Nonetheless, there are some limitations to this study. First, adherence to the medication was measured in a small sample size at a single center and limited with patients who were only under regular follow-up. Therefore, the generalizability of the results is limited. Second, adherence was measured a self-reported questionnaire which may produce incorrect observations and recall bias. Lastly, the cross-sectional design of this study limited our ability to evaluate causality. Therefore, further large-scale, multi-center, longitudinal studies including a control group are needed.

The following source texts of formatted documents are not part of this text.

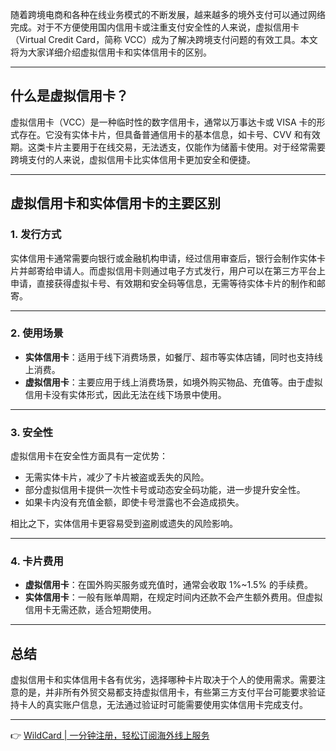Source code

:随着跨境电商和各种在线业务模式的不断发展，越来越多的境外支付可以通过网络完成。对于不方便使用国内信用卡或注重支付安全性的人来说，虚拟信用卡（Virtual Credit Card，简称 VCC）成为了解决跨境支付问题的有效工具。本文将为大家详细介绍虚拟信用卡和实体信用卡的区别。

---

## 什么是虚拟信用卡？

虚拟信用卡（VCC）是一种临时性的数字信用卡，通常以万事达卡或 VISA 卡的形式存在。它没有实体卡片，但具备普通信用卡的基本信息，如卡号、CVV 和有效期。这类卡片主要用于在线交易，无法透支，仅能作为储蓄卡使用。对于经常需要跨境支付的人来说，虚拟信用卡比实体信用卡更加安全和便捷。

---

## 虚拟信用卡和实体信用卡的主要区别

### 1. 发行方式

实体信用卡通常需要向银行或金融机构申请，经过信用审查后，银行会制作实体卡片并邮寄给申请人。而虚拟信用卡则通过电子方式发行，用户可以在第三方平台上申请，直接获得虚拟卡号、有效期和安全码等信息，无需等待实体卡片的制作和邮寄。

---

### 2. 使用场景

- **实体信用卡**：适用于线下消费场景，如餐厅、超市等实体店铺，同时也支持线上消费。
- **虚拟信用卡**：主要应用于线上消费场景，如境外购买物品、充值等。由于虚拟信用卡没有实体形式，因此无法在线下场景中使用。

---

### 3. 安全性

虚拟信用卡在安全性方面具有一定优势：

- 无需实体卡片，减少了卡片被盗或丢失的风险。
- 部分虚拟信用卡提供一次性卡号或动态安全码功能，进一步提升安全性。
- 如果卡内没有充值金额，即使卡号泄露也不会造成损失。

相比之下，实体信用卡更容易受到盗刷或遗失的风险影响。

---

### 4. 卡片费用

- **虚拟信用卡**：在国外购买服务或充值时，通常会收取 1%~1.5% 的手续费。
- **实体信用卡**：一般有账单周期，在规定时间内还款不会产生额外费用。但虚拟信用卡无需还款，适合短期使用。

---

## 总结

虚拟信用卡和实体信用卡各有优劣，选择哪种卡片取决于个人的使用需求。需要注意的是，并非所有外贸交易都支持虚拟信用卡，有些第三方支付平台可能要求验证持卡人的真实账户信息，无法通过验证时可能需要使用实体信用卡完成支付。

---

👉 [WildCard | 一分钟注册，轻松订阅海外线上服务](https://bit.ly/bewildcard)
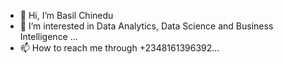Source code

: - 👋 Hi, I’m Basil Chinedu
- 👀 I’m interested in Data Analytics, Data Science and Business Intelligence ...
- 📫 How to reach me through +2348161396392...

<!---
Basilco92/Basilco92 is a ✨ special ✨ repository because its `README.md` (this file) appears on your GitHub profile.
You can click the Preview link to take a look at your changes.
--->
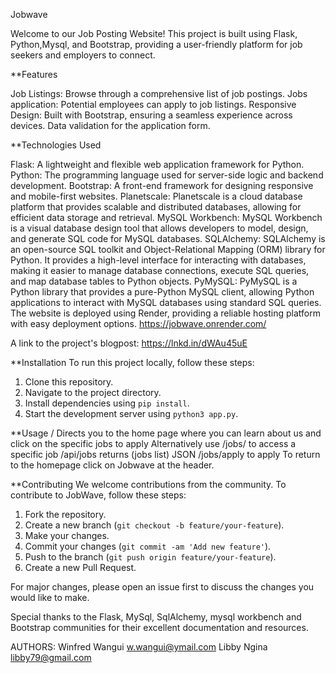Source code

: Jobwave

Welcome to our Job Posting Website! This project is built using Flask, Python,Mysql, and Bootstrap, providing a user-friendly platform for job seekers and employers to connect.

**Features

Job Listings: Browse through a comprehensive list of job postings.
Jobs application: Potential employees can apply to job listings.
Responsive Design: Built with Bootstrap, ensuring a seamless experience across devices.
Data validation for the application form.

**Technologies Used

Flask: A lightweight and flexible web application framework for Python.
Python: The programming language used for server-side logic and backend development.
Bootstrap: A front-end framework for designing responsive and mobile-first websites.
Planetscale: Planetscale is a cloud database platform that provides scalable and distributed databases, allowing for efficient data storage and retrieval.
MySQL Workbench: MySQL Workbench is a visual database design tool that allows developers to model, design, and generate SQL code for MySQL databases.
SQLAlchemy: SQLAlchemy is an open-source SQL toolkit and Object-Relational Mapping (ORM) library for Python. It provides a high-level interface for interacting with databases, making it easier to manage database connections, execute SQL queries, and map database tables to Python objects.
PyMySQL: PyMySQL is a Python library that provides a pure-Python MySQL client, allowing Python applications to interact with MySQL databases using standard SQL queries.
The website is deployed using Render, providing a reliable hosting platform with easy deployment options.
https://jobwave.onrender.com/

A link to the project's blogpost:
https://lnkd.in/dWAu45uE

**Installation
To run this project locally, follow these steps:

1. Clone this repository.
2. Navigate to the project directory.
3. Install dependencies using `pip install`.
4. Start the development server using `python3 app.py`.

**Usage
/ Directs you to the home page where you can learn about us and click on the specific jobs to apply
Alternatively use /jobs/<id> to access a specific job
/api/jobs returns (jobs list) JSON
/jobs/<id>apply to apply
To return to the homepage click on Jobwave at the header.

**Contributing
We welcome contributions from the community. To contribute to JobWave, follow these steps:

1. Fork the repository.
2. Create a new branch (`git checkout -b feature/your-feature`).
3. Make your changes.
4. Commit your changes (`git commit -am 'Add new feature'`).
5. Push to the branch (`git push origin feature/your-feature`).
6. Create a new Pull Request.

For major changes, please open an issue first to discuss the changes you would like to make.

Special thanks to the Flask, MySql, SqlAlchemy, mysql workbench and Bootstrap communities for their excellent documentation and resources.

AUTHORS:
Winfred Wangui w.wangui@ymail.com
Libby Ngina libby79@gmail.com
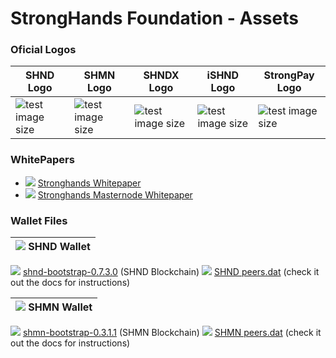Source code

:# StrongHands Foundation - Assets

### Oficial Logos

SHND Logo | SHMN Logo | SHNDX Logo | iSHND Logo| StrongPay Logo
------------ | ------------- | ------------- | ------------- | -------------
![test image size](https://raw.githubusercontent.com/stronghands-oficial/assets/main/shnd-logo.svg) | ![test image size](https://raw.githubusercontent.com/stronghands-oficial/assets/main/shmn-logo.svg)| ![test image size](https://raw.githubusercontent.com/stronghands-oficial/assets/main/shndx-logo.svg) | ![test image size](https://raw.githubusercontent.com/stronghands-oficial/assets/main/ishnd-logo.svg)|![test image size](https://raw.githubusercontent.com/stronghands-oficial/assets/main/strongpay-logo.svg)


### WhitePapers

* [<img src="https://github.com/alexorbit/stronghands-website/blob/main/images/pdf-file.png?raw=true">](https://github.com/stronghands-oficial/assets/blob/main/shnd-whitepaper1.0.pdf) [Stronghands Whitepaper](https://github.com/stronghands-oficial/assets/blob/main/shnd-whitepaper1.0.pdf)
* [<img src="https://github.com/alexorbit/stronghands-website/blob/main/images/pdf-file.png?raw=true">](https://github.com/stronghands-oficial/assets/blob/main/shmn-whitepaper1.0.pdf) [Stronghands Masternode Whitepaper](https://github.com/stronghands-oficial/assets/blob/main/shmn-whitepaper1.0.pdf)

### Wallet Files

 | <img src="https://res.cloudinary.com/broadtel/image/upload/c_scale,w_16/v1609271912/stronghands.info/shnd-logo.png"> SHND Wallet
 | ------------- 
[<img src="https://github.com/alexorbit/stronghands-website/blob/main/images/dat.png?raw=true">](https://github.com/stronghands-oficial/assets/raw/main/shnd-peers.dat)  [shnd-bootstrap-0.7.3.0](https://github.com/stronghands-oficial/assets/releases/tag/shnd-bootstrap-0.7.3.0) (SHND Blockchain)
[<img src="https://github.com/alexorbit/stronghands-website/blob/main/images/dat.png?raw=true">](https://github.com/stronghands-oficial/assets/raw/main/shnd-peers.dat) [SHND peers.dat](https://github.com/stronghands-oficial/assets/raw/main/shnd-peers.dat) (check it out the docs for instructions)

 | <img src="https://res.cloudinary.com/broadtel/image/upload/c_scale,w_16/v1609271911/stronghands.info/shmn-logo.png"> SHMN Wallet
 | ------------- 
[<img src="https://github.com/alexorbit/stronghands-website/blob/main/images/dat.png?raw=true">](#)  [shmn-bootstrap-0.3.1.1](https://github.com/stronghands-official/assets/releases/download/shnd-bootstrap-0.7.3.0/SHMN-Bootstrap-ver0.3.1.1.zip) (SHMN Blockchain)
[<img src="https://github.com/alexorbit/stronghands-website/blob/main/images/dat.png?raw=true">](https://github.com/stronghands-oficial/assets/raw/main/shmn-peers.dat) [SHMN peers.dat](https://github.com/stronghands-oficial/assets/raw/main/shmn-peers.dat) (check it out the docs for instructions)
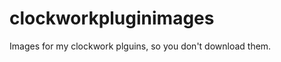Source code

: clockworkpluginimages
=====================

Images for my clockwork plguins, so you don't download them.
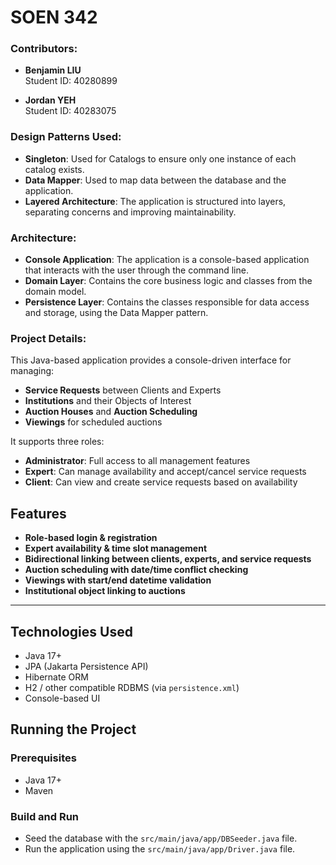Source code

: # SOEN 342 

### Contributors:
- **Benjamin LIU**  
  Student ID: 40280899

- **Jordan YEH**  
  Student ID: 40283075

### Design Patterns Used:
- **Singleton**: Used for Catalogs to ensure only one instance of each catalog exists.
- **Data Mapper**: Used to map data between the database and the application.
- **Layered Architecture**: The application is structured into layers, separating concerns and improving maintainability.

### Architecture:
- **Console Application**: The application is a console-based application that interacts with the user through the command line.
- **Domain Layer**: Contains the core business logic and classes from the domain model.
- **Persistence Layer**: Contains the classes responsible for data access and storage, using the Data Mapper pattern.

### Project Details:
This Java-based application provides a console-driven interface for managing:

-  **Service Requests** between Clients and Experts
-  **Institutions** and their Objects of Interest
-  **Auction Houses** and **Auction Scheduling**
-  **Viewings** for scheduled auctions

It supports three roles:

- **Administrator**: Full access to all management features
- **Expert**: Can manage availability and accept/cancel service requests
- **Client**: Can view and create service requests based on availability

##  Features

- **Role-based login & registration**
- **Expert availability & time slot management**
- **Bidirectional linking between clients, experts, and service requests**
- **Auction scheduling with date/time conflict checking**
- **Viewings with start/end datetime validation**
- **Institutional object linking to auctions**

---

##  Technologies Used

- Java 17+
- JPA (Jakarta Persistence API)
- Hibernate ORM
- H2 / other compatible RDBMS (via `persistence.xml`)
- Console-based UI

##  Running the Project

###  Prerequisites

- Java 17+
- Maven

###  Build and Run
- Seed the database with the `src/main/java/app/DBSeeder.java` file.
- Run the application using the `src/main/java/app/Driver.java` file.

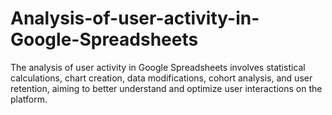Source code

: # Analysis-of-user-activity-in-Google-Spreadsheets
The analysis of user activity in Google Spreadsheets involves statistical calculations, chart creation, data modifications, cohort analysis, and user retention, aiming to better understand and optimize user interactions on the platform.
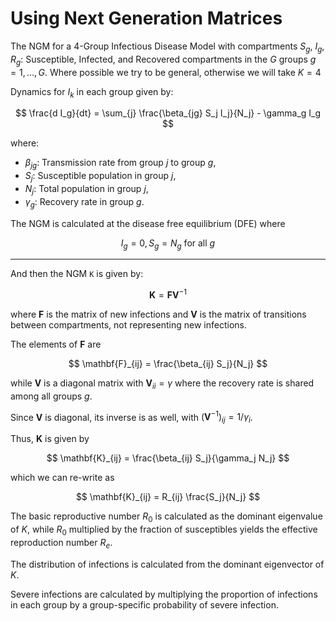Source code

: # Using Next Generation Matrices

The NGM for a 4-Group Infectious Disease Model with compartments $S_g$, $I_g$, $R_g$: Susceptible, Infected, and Recovered compartments in the $G$ groups $g = 1, \dots, G$. Where possible we try to be general, otherwise we will take $K = 4$

Dynamics for $I_k$ in each group given by:

$$
\frac{d I_g}{dt} = \sum_{j} \frac{\beta_{jg} S_j I_j}{N_j} - \gamma_g I_g
$$

where:

- $\beta_{jg}$: Transmission rate from group $j$ to group $g$,
- $S_j$: Susceptible population in group $j$,
- $N_j$: Total population in group $j$,
- $\gamma_g$: Recovery rate in group $g$.

The NGM is calculated at the disease free equilibrium (DFE) where

$$
I_g = 0, S_g = N_g \  \text{for all\ } g
$$

---

And then the NGM `K` is given by:

$$
\mathbf{K} = \mathbf{F} \mathbf{V}^{-1}
$$

where $\mathbf{F}$ is the matrix of new infections and $\mathbf{V}$ is the matrix of transitions between compartments, not representing new infections.

The elements of $\mathbf{F}$ are

$$
\mathbf{F}_{ij} = \frac{\beta_{ij} S_j}{N_j}
$$

while $\mathbf{V}$ is a diagonal matrix with $\mathbf{V}_{ii} = \gamma$ where the recovery rate is shared among all groups $g$.

Since $\mathbf{V}$ is diagonal, its inverse is as well, with $(\mathbf{V}^{-1})_{ij} = 1 / \gamma_i$.

Thus, $\mathbf{K}$ is given by

$$
\mathbf{K}_{ij} = \frac{\beta_{ij} S_j}{\gamma_j N_j}
$$

which we can re-write as

$$
\mathbf{K}_{ij} = R_{ij} \frac{S_j}{N_j}
$$

The basic reproductive number $R_0$ is calculated as the dominant eigenvalue of $K$, while $R_0$ multiplied by the fraction of susceptibles yields the effective reproduction number $R_e$.

The distribution of infections is calculated from the dominant eigenvector of $K$.

Severe infections are calculated by multiplying the proportion of infections in each group by a group-specific probability of severe infection.
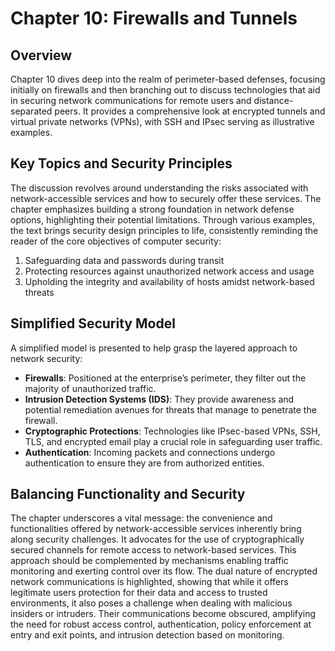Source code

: # Chapter 10: Firewalls and Tunnels

## Overview
Chapter 10 dives deep into the realm of perimeter-based defenses, focusing initially on firewalls and then branching out to discuss technologies that aid in securing network communications for remote users and distance-separated peers. It provides a comprehensive look at encrypted tunnels and virtual private networks (VPNs), with SSH and IPsec serving as illustrative examples.

## Key Topics and Security Principles
The discussion revolves around understanding the risks associated with network-accessible services and how to securely offer these services. The chapter emphasizes building a strong foundation in network defense options, highlighting their potential limitations. Through various examples, the text brings security design principles to life, consistently reminding the reader of the core objectives of computer security:
1. Safeguarding data and passwords during transit
2. Protecting resources against unauthorized network access and usage
3. Upholding the integrity and availability of hosts amidst network-based threats

## Simplified Security Model
A simplified model is presented to help grasp the layered approach to network security:
- **Firewalls**: Positioned at the enterprise’s perimeter, they filter out the majority of unauthorized traffic.
- **Intrusion Detection Systems (IDS)**: They provide awareness and potential remediation avenues for threats that manage to penetrate the firewall.
- **Cryptographic Protections**: Technologies like IPsec-based VPNs, SSH, TLS, and encrypted email play a crucial role in safeguarding user traffic.
- **Authentication**: Incoming packets and connections undergo authentication to ensure they are from authorized entities.

## Balancing Functionality and Security
The chapter underscores a vital message: the convenience and functionalities offered by network-accessible services inherently bring along security challenges. It advocates for the use of cryptographically secured channels for remote access to network-based services. This approach should be complemented by mechanisms enabling traffic monitoring and exerting control over its flow. The dual nature of encrypted network communications is highlighted, showing that while it offers legitimate users protection for their data and access to trusted environments, it also poses a challenge when dealing with malicious insiders or intruders. Their communications become obscured, amplifying the need for robust access control, authentication, policy enforcement at entry and exit points, and intrusion detection based on monitoring.
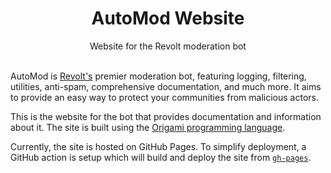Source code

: <div align="center">
<h1>
  AutoMod Website
</h1>
Website for the Revolt moderation bot
</div>
<br/>

AutoMod is [Revolt's](https://revolt.chat) premier moderation bot, featuring logging, filtering, utilities, anti-spam, comprehensive documentation, and much more. It aims to provide an easy way to protect your communities from malicious actors.

This is the website for the bot that provides documentation and information about it. The site is built using the [Origami programming language](https://weborigami.org).

Currently, the site is hosted on GitHub Pages. To simplify deployment, a GitHub action is setup which will build and deploy the site from [`gh-pages`](https://github.com/DeclanChidlow/AutoMod-site/tree/gh-pages).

In conclusion, in the present study, medication adherence in RA patients who were closely followed based on the TTT strategy was significantly higher, compared to previous studies using the MMAS-8. High disease activity, depression, and cognitive dysfunction were also the main barriers to medication adherence. We achieved remission or low disease activity, which is our aim as a part of the EULAR recommendations, at rates exceeding 90% in good adherent patients. Based on these findings, in daily practice, targeted treatment is substantial, and the physician should build toward a stable and trustworthy connection with the patient by close follow-up and monitoring to reach the most optimal clinical outcomes. Nevertheless, if we do not take precautions for depression and low cognitive level, even for patients followed closely according to the TTT strategy, our management may be insufficient.

Footnotes

Conflict of Interest: The authors declared no conflicts of interest with respect to the authorship and/or publication of this article.

Financial Disclosure: The authors received no financial support for the research and/or authorship of this article.